For the foreseeable future, the company has provided revenue guidance in the range of $1.3 to $1.5 billion, with cost guidance, including R&D and SG&A expenses, ranging from $1.3 to $1.3 billion.
This represents a 40-50% reduction from last year’s levels of $1.7 billion.
For reference, FY22 revenue was approximately $1.6 billion. These projections assume FDA approval of their updated COVID-19 vaccine for distribution in the upcoming fall.
Now, let’s delve into the company’s potential avenues beyond COVID-19, starting with its pipeline. In addition to Novavax’s COVID-19 efforts, there is a treatment for seasonal influenza called NanoFlu.
NanoFlu, a subunit vaccine developed by Novavax, boasts a leading Phase III program for Influenzavirus B and Influenza A Virus, H3N2 Subtype infections. According to Globaldata, it has been involved in seven clinical trials, with three completed, one ongoing, two planned, and one terminated. The projected annual global revenue for NanoFlu is expected to reach $479 million by 2037.
Another notable product is a malaria treatment that has received authorization. In April of this year, Nigeria provisionally approved the R21/Matrix-M malaria vaccine, developed by scientists at the University of Oxford, UK. Nigeria, being the most populous and malaria-affected country globally, accounts for 32% of global malaria deaths, incurring an annual economic cost of $1.1 billion.
The R21/Matrix-M vaccine has undergone clinical trials in various countries and has demonstrated more than 75% efficacy in African children over 12 months. This vaccine represents a significant advancement over the currently approved malaria vaccine, Mosquirix from GlaxoSmithKline (GSK), which provides inadequate protection.
Novavax has established a partnership with the Serum Institute of India Pvt. Ltd., which pays Novavax a royalty, although in the single-digit to low double-digit range. While developing a malaria treatment is a noble endeavor, it remains unclear what sales levels the company expects from it. It’s also concerning to me that the company’s communications are currently dominated by COVID.
In a simplified analysis, assuming the company receives $10 in royalties per distributed malaria shot, vaccinating the entire African continent could potentially create a substantial revenue stream. However, given the company’s limited communication in this regard and the absence of corresponding figures in its financial statements, coupled with the projection of influenza vaccine revenue reaching half a billion but not until 2037, I find it challenging to justify the company’s current $700 million valuation. This raises questions about the risk-reward ratio from a fundamental perspective, and, at this moment, I do not see it as a compelling long-term investment for that reasons.
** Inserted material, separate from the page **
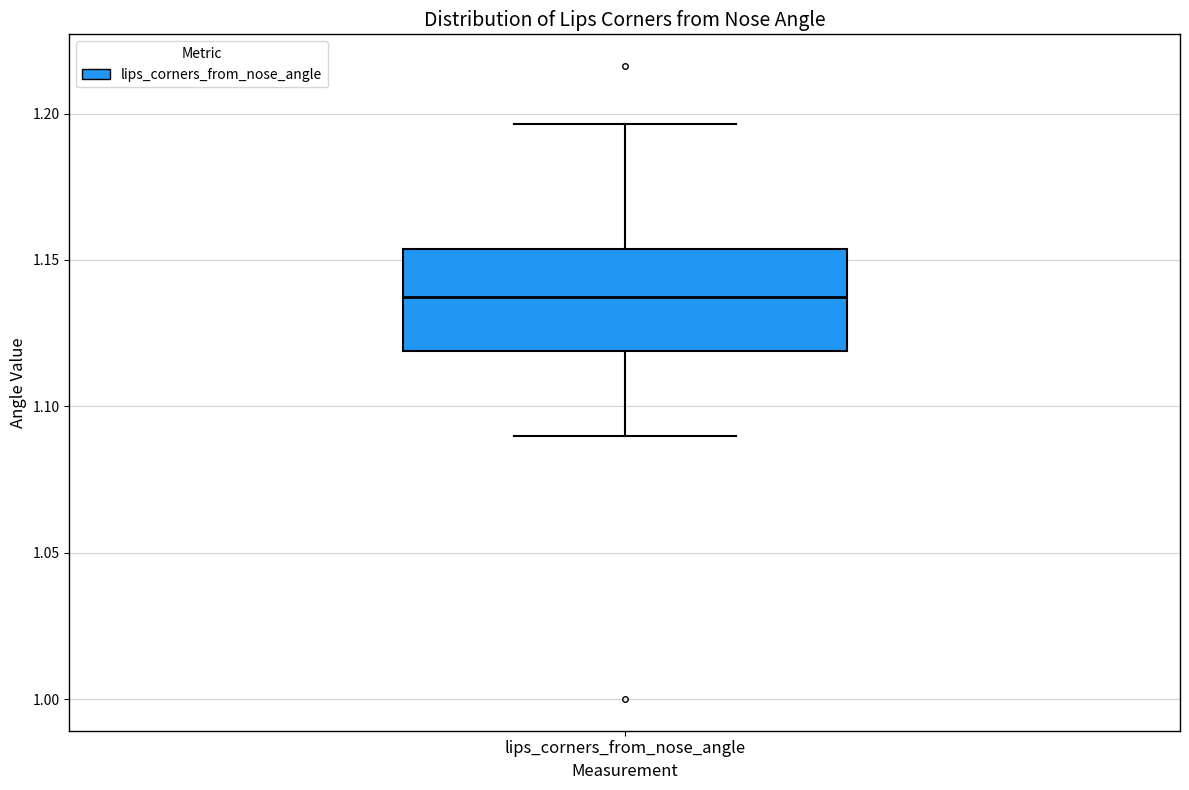

Where does the median line of the box for lips_corners_from_nose_angle sit on the y-axis? The values are not printed on the chart, so give them approximately, as read against the axis.

1.135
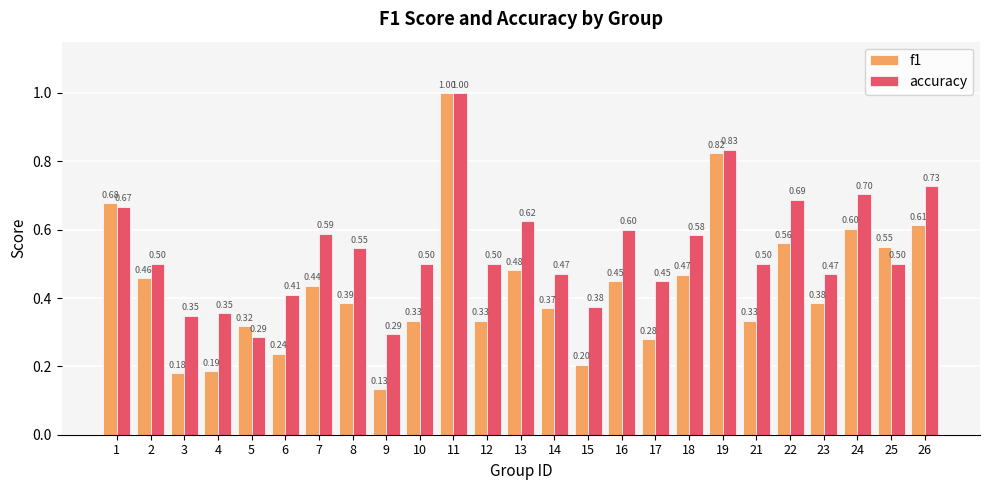

What is the spread (max minus min) of values at 10?

0.2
Based on the current landscape, I view Novavax as a potential short-term trading opportunity rather than a long-term investment. While the company is awaiting FDA approval, expected in the coming days, which could trigger a temporary rebound and potentially a short squeeze, there are critical factors to consider.
The short squeeze scenario is not a straightforward no-brainer, despite the high short interest. Key indicators, that we have bespoken, provide mixed signals.
Regarding Novavax from an operational standpoint, Novavax’s heavy focus on COVID vaccines raises questions about its long-term sustainability.
Looking beyond COVID-19, Novavax’s pipeline shows promise, including the NanoFlu influenza vaccine and the R21/Matrix-M malaria vaccine. However, there is uncertainty regarding these treatments’ profit potential.
In the short term, there may be trading opportunities based on events and market dynamics. However, in the long run, even if FDA approval occurs soon, I remain cautious about becoming a long-term investor in this business. Therefore, I’m inclined to limit my capital exposure to Novavax, Inc. shares, primarily participating in potential rebounds triggered by events or oversold metrics.